Brave positions its new search engine as an “independent” option that is built with its own search index, eliminating the need to use third parties. The company explains that its search engine can compare its results with results from third-party search engines and “mix” the content it will display on the results page. Users will see an “Independence of Results” score in these cases, with Brave noting that this does not compromise user privacy.

Privacy is the key aspect of Brave Search, which is designed so that users can choose between ad-supported searches and premium ad-free searches. The company promises a number of other features, including an open nature to power other search engines, transparency to avoid biased and censored results, and what the company says is seamless integration with its privacy browser. .
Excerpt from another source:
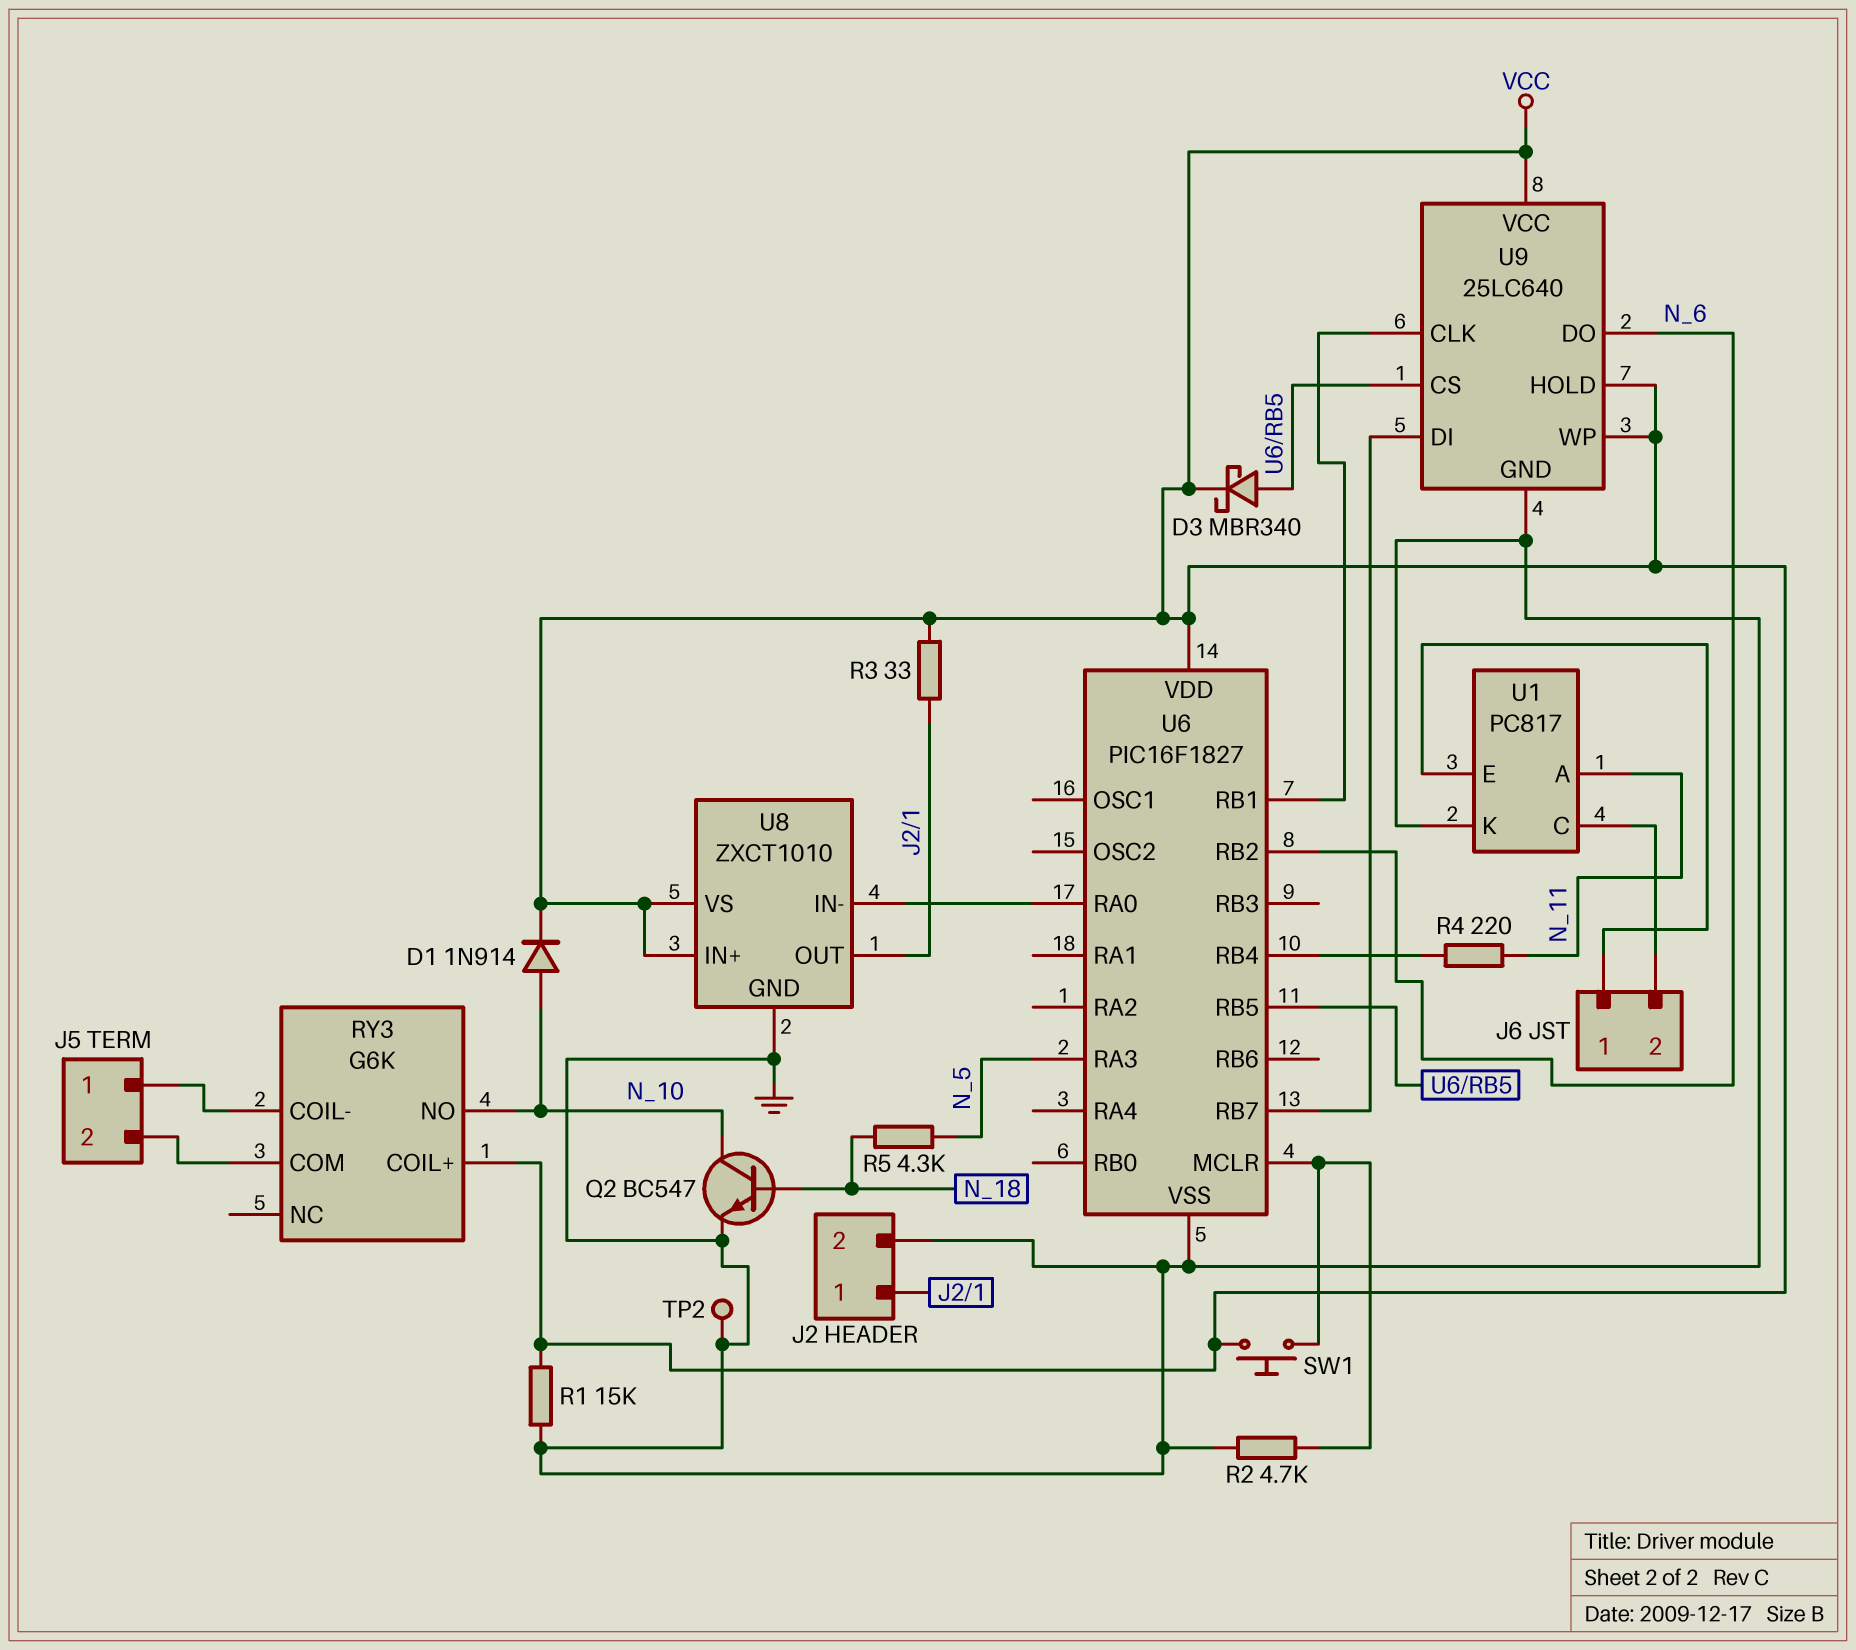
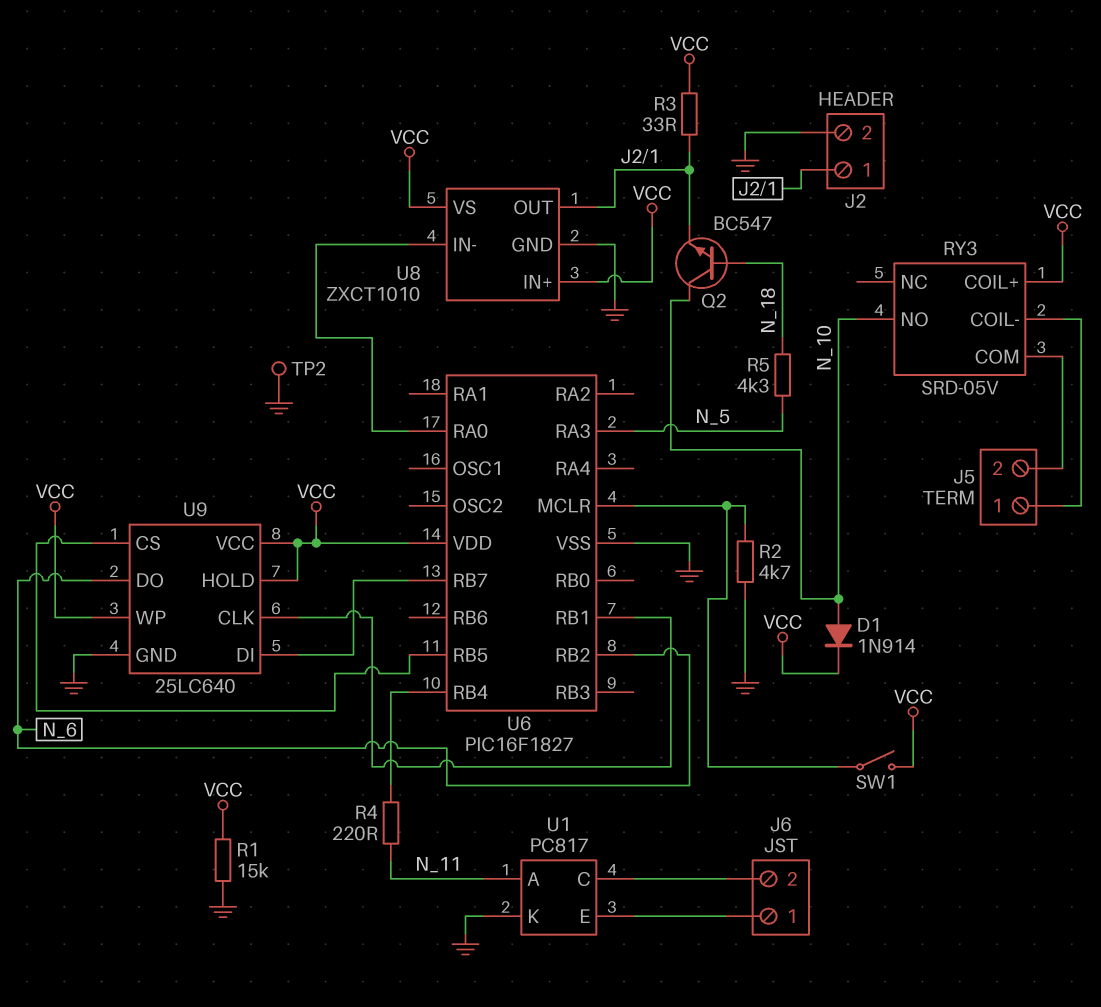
D3: schottky MBR340 (A U6/RB5, K VCC) -> none
Q2: NPN BC547 (B N_18, C N_10, E GND) -> NPN BC547 (B N_18, C N_10, E J2/1)
RY3: G6K -> SRD-05V
SW1: button (U6/MCLR, VCC) -> switch (U6/MCLR, VCC)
Brave Search does not track user data, including search queries, according to the company, which takes aim at competitor DuckDuckGo by pointing out that it relies on Microsoft’s Bing search index for results. Users are reminded that Brave Search is currently in beta and may not offer everything users initially expect.

Brave Search can be used now by heading to the search.brave.com website. Users can make the beta their default search engine on the Brave browser and most other browsers, and it is also possible to access and use it on mobile devices.
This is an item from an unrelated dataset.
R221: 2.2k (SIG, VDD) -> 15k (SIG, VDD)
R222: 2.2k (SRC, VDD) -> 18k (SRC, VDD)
The new offering comes amid growing concerns about data tracking, as well as heightened public awareness of privacy issues surrounding “big tech”. Disabling data tracking is often a tedious process involving various web extensions and compromises. Some browsers like Opera and Firefox eliminate the need to manually install these extensions by offering extensive privacy protection features as built-in tools.

Protecting your privacy while searching the internet is more difficult, which is where a privacy-focused search engine like Brave Search comes in. Unlike Google Search, which tracks user data, including what they’re looking for, Brave says it doesn’t collect that. information, making it impossible for the company to sell or share information about its users.